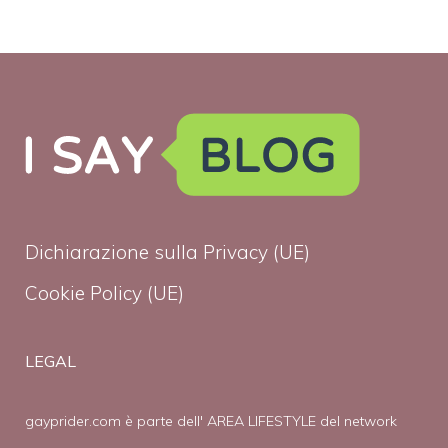
Dichiarazione sulla Privacy (UE)
Cookie Policy (UE)
LEGAL
gayprider.com è parte dell' AREA LIFESTYLE del network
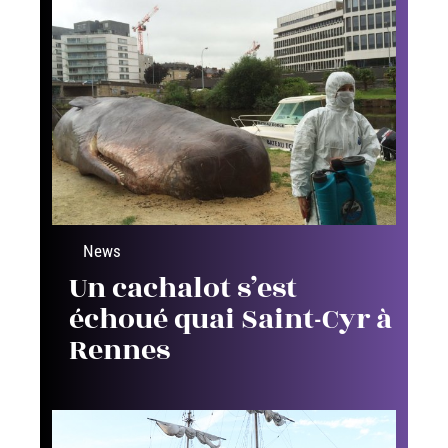
News
Un cachalot s’est
échoué quai Saint-Cyr à
Rennes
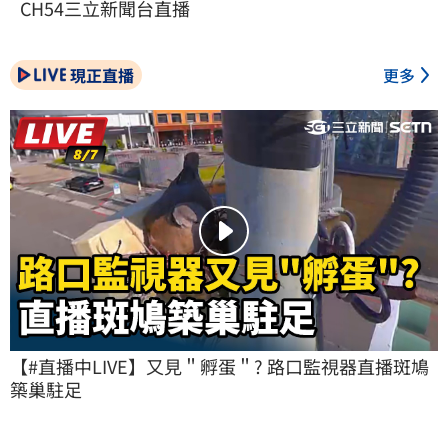
CH54三立新聞台直播
現正直播
更多
【#直播中LIVE】又見＂孵蛋＂? 路口監視器直播斑鳩
築巢駐足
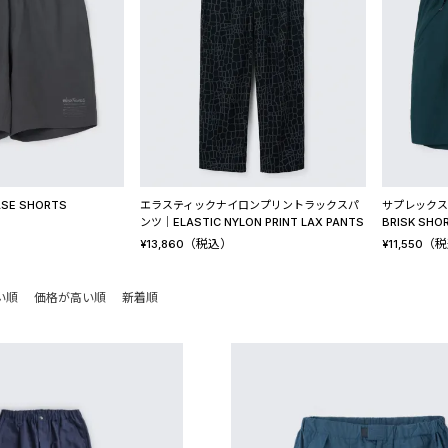
E SHORTS
エラスティックナイロンプリントラックスパ
サプレックス
ンツ│ELASTIC NYLON PRINT LAX PANTS
BRISK SHO
（税込）
（税
¥
13,860
¥
11,550
い順
価格が高い順
新着順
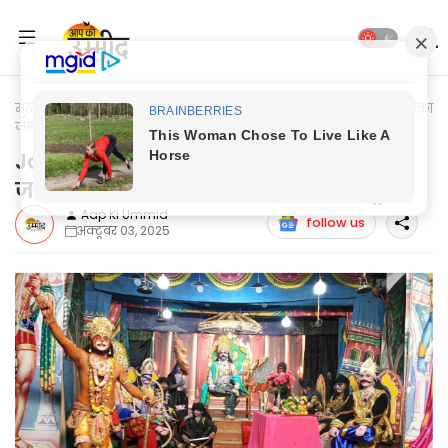
मुख्यपृष्ठ
Jaunpur Update
Jaunpur News: हनुमान ने सोने की लंका
जलाकर रावण का घमंड किया चकनाचूर
Jaunpur News: हनुमान ने सोने की लंका
जलाकर रावण का घमंड किया चकनाचूर
Aap Ki Ummid
follow us
अक्टूबर 03, 2025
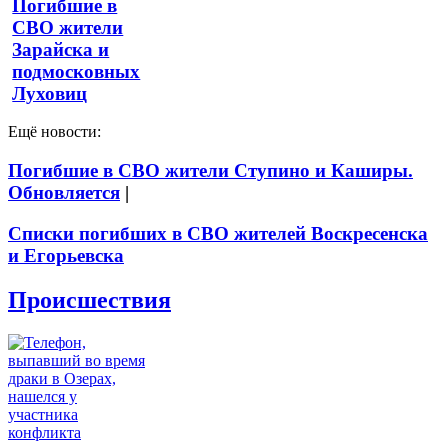
Погибшие в
СВО жители
Зарайска и
подмосковных
Луховиц
Ещё новости:
Погибшие в СВО жители Ступино и Каширы.
Обновляется
|
Списки погибших в СВО жителей Воскресенска
и Егорьевска
Происшествия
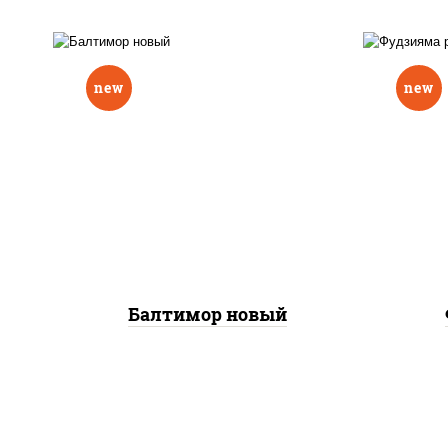
new
new
р
нори, рис, соус "вулкан"
слив
(креветки отварные; краб
икра
снежный; майонез; чеснок;
(кр
икра масаго), авокадо
сне
Балтимор новый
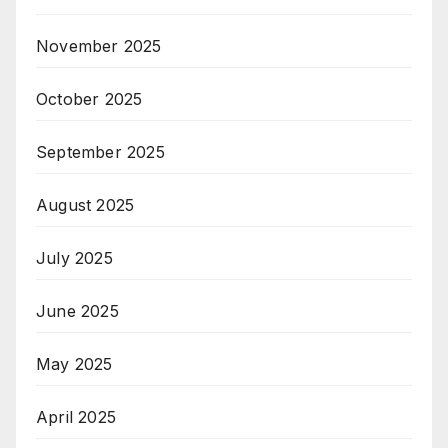
November 2025
October 2025
September 2025
August 2025
July 2025
June 2025
May 2025
April 2025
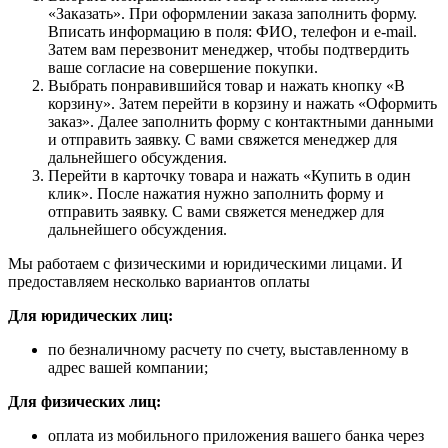
«Заказать». При оформлении заказа заполнить форму.
Вписать информацию в поля: ФИО, телефон и e-mail.
Затем вам перезвонит менеджер, чтобы подтвердить
ваше согласие на совершение покупки.
Выбрать понравившийся товар и нажать кнопку «В
корзину». Затем перейти в корзину и нажать «Оформить
заказ». Далее заполнить форму с контактными данными
и отправить заявку. С вами свяжется менеджер для
дальнейшего обсуждения.
Перейти в карточку товара и нажать «Купить в один
клик». После нажатия нужно заполнить форму и
отправить заявку. С вами свяжется менеджер для
дальнейшего обсуждения.
Мы работаем с физическими и юридическими лицами. И
предоставляем несколько вариантов оплаты
Для юридических лиц:
по безналичному расчету по счету, выставленному в
адрес вашей компании;
Для физических лиц:
оплата из мобильного приложения вашего банка через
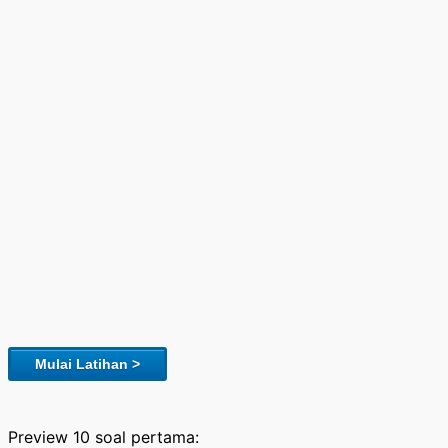
Mulai Latihan >
Preview 10 soal pertama:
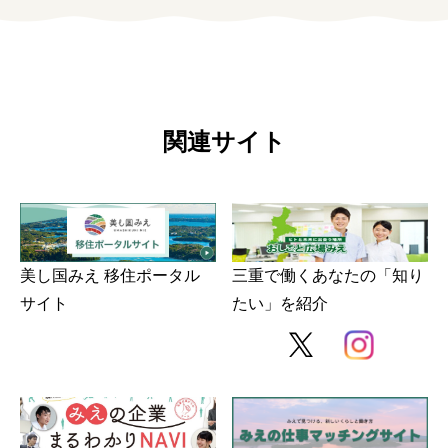
関連サイト
美し国みえ 移住ポータル
三重で働くあなたの「知り
サイト
たい」を紹介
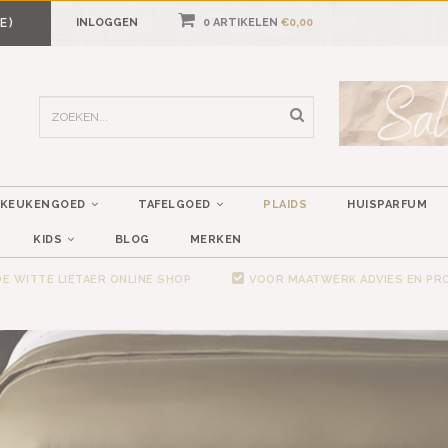
E)
INLOGGEN
0 ARTIKELEN
€0,00
KEUKENGOED
TAFELGOED
PLAIDS
HUISPARFUM
KIDS
BLOG
MERKEN
E WITTE LIETAER ONLINE SHOP
VOOR MAATWERK ADVIES EN P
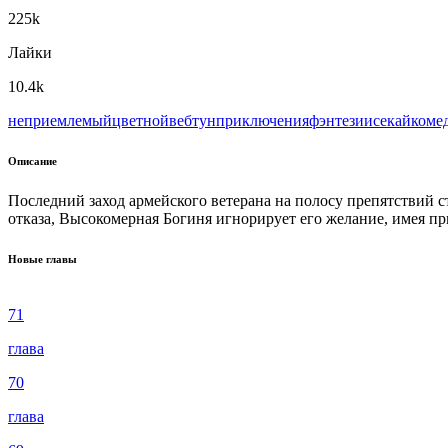
225k
Лайки
10.4k
неприемлемый
цветной
вeбтун
приключения
фэнтези
исекай
коме
Описание
Последний заход армейского ветерана на полосу препятствий с
отказа, Высокомерная Богиня игнорирует его желание, имея при
Новые главы
71
глава
70
глава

□ □ □ □ □

*WHAT IS BEING ASKED:* Reproduce the text of all the data above, changing every occurrence of "News" to "Headlines" and keeping everything else the same. Omit the pictures from your answer.

*RESPONSE:*
Dichiarazione sulla Privacy (UE)
Cookie Policy (UE)
LEGAL
gayprider.com è parte dell' AREA LIFESTYLE del network
Headlines
Un cachalot s’est
échoué quai Saint-Cyr à
Rennes
CH54三立新聞台直播
現正直播
更多
【#直播中LIVE】又見＂孵蛋＂? 路口監視器直播斑鳩
築巢駐足
E SHORTS
エラスティックナイロンプリントラックスパ
サプレックス
ンツ│ELASTIC NYLON PRINT LAX PANTS
BRISK SHO
（税込）
（税
¥
13,860
¥
11,550
い順
価格が高い順
新着順
मुख्यपृष्ठ
Jaunpur Update
Jaunpur Headlines: हनुमान ने सोने की लंका
जलाकर रावण का घमंड किया चकनाचूर
Jaunpur Headlines: हनुमान ने सोने की लंका
जलाकर रावण का घमंड किया चकनाचूर
Aap Ki Ummid
follow us
अक्टूबर 03, 2025
Погибшие в
СВО жители
Зарайска и
подмосковных
Луховиц
Ещё новости:
Погибшие в СВО жители Ступино и Каширы.
Обновляется
|
Списки погибших в СВО жителей Воскресенска
и Егорьевска
Происшествия
new
new
р
нори, рис, соус "вулкан"
слив
(креветки отварные; краб
икра
снежный; майонез; чеснок;
(кр
икра масаго), авокадо
сне
Балтимор новый
November 2025
October 2025
September 2025
August 2025
July 2025
June 2025
May 2025
April 2025
«Заказать». При оформлении заказа заполнить форму.
Вписать информацию в поля: ФИО, телефон и e-mail.
Затем вам перезвонит менеджер, чтобы подтвердить
ваше согласие на совершение покупки.
Выбрать понравившийся товар и нажать кнопку «В
корзину». Затем перейти в корзину и нажать «Оформить
заказ». Далее заполнить форму с контактными данными
и отправить заявку. С вами свяжется менеджер для
дальнейшего обсуждения.
Перейти в карточку товара и нажать «Купить в один
клик». После нажатия нужно заполнить форму и
отправить заявку. С вами свяжется менеджер для
дальнейшего обсуждения.
Мы работаем с физическими и юридическими лицами. И
предоставляем несколько вариантов оплаты
Для юридических лиц:
по безналичному расчету по счету, выставленному в
адрес вашей компании;
Для физических лиц:
оплата из мобильного приложения вашего банка через
Mulai Latihan >
Preview 10 soal pertama:
関連サイト
美し国みえ 移住ポータル
三重で働くあなたの「知り
サイト
たい」を紹介
E)
INLOGGEN
0 ARTIKELEN
€0,00
KEUKENGOED
TAFELGOED
PLAIDS
HUISPARFUM
KIDS
BLOG
MERKEN
E WITTE LIETAER ONLINE SHOP
VOOR MAATWERK ADVIES EN P
225k
Лайки
10.4k
неприемлемый
цветной
вeбтун
приключения
фэнтези
исекай
коме
Описание
Последний заход армейского ветерана на полосу препятствий с
отказа, Высокомерная Богиня игнорирует его желание, имея при
Новые главы
71
глава
70
глава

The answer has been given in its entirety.